§ What you are asked to do: Turn everything from the line containing "Combined, do 答韩寅仲明府" down to the last of the entries into a JSON list of strings, one string per line, with blank lines and pictures left out.

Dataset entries
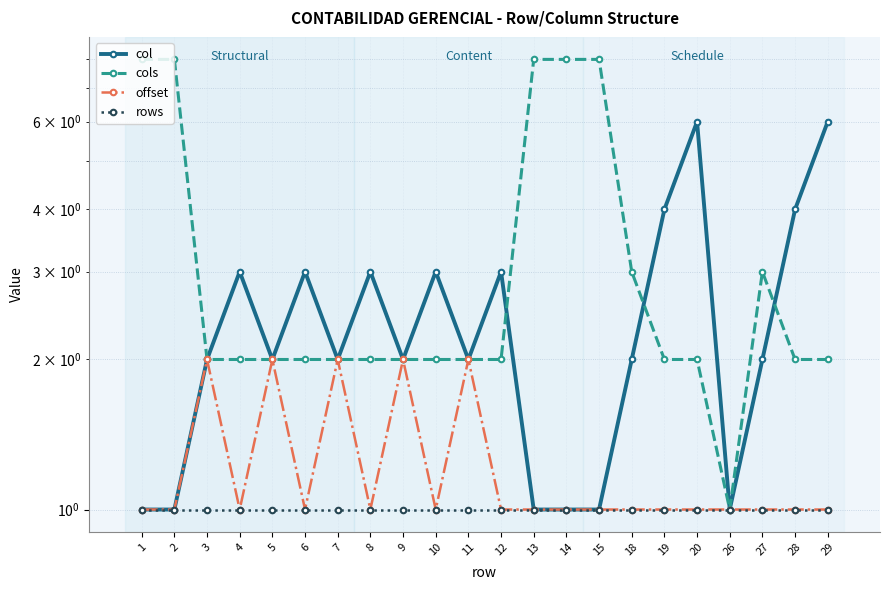

How many data points in cols are less than 2?

1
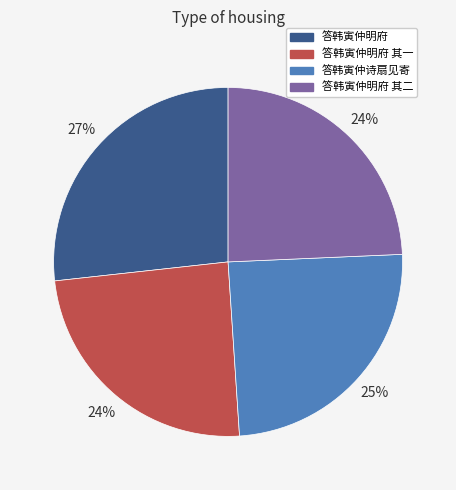

Combined, do 答韩寅仲明府 and 答韩寅仲诗扇见寄 account for over 50%?

Yes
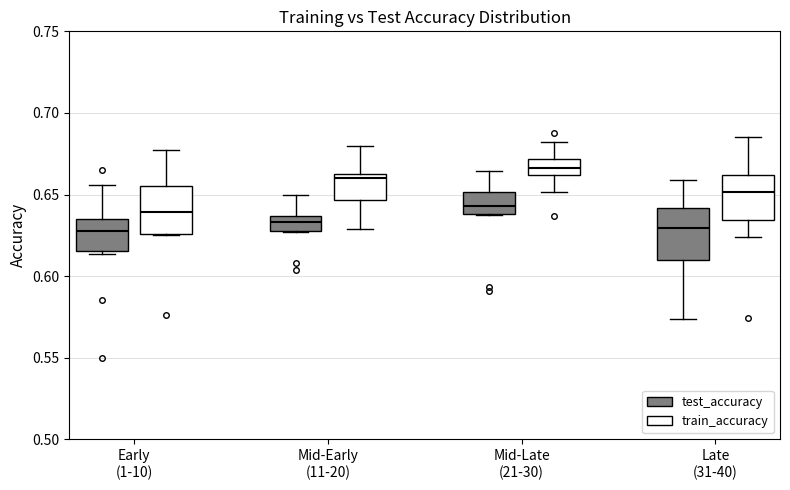

Where does the lower whisker of the box for Mid-Late (21-30) (train_accuracy) end on the y-axis? The values are not printed on the chart, so give them approximately, as read against the axis.

0.650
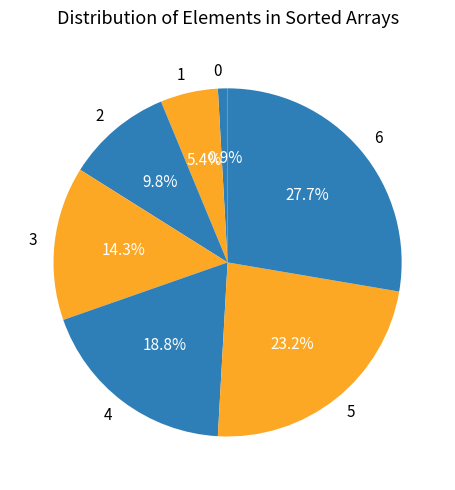

Does 0 represent more than half of the total?

No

§ Reply:
[
  "Combined, do 答韩寅仲明府 and 答韩寅仲诗扇见寄 account for over 50%?",
  "Yes",
  "Where does the lower whisker of the box for Mid-Late (21-30) (train_accuracy) end on the y-axis? The values are not printed on the chart, so give them approximately, as read against the axis.",
  "0.650",
  "Does 0 represent more than half of the total?",
  "No"
]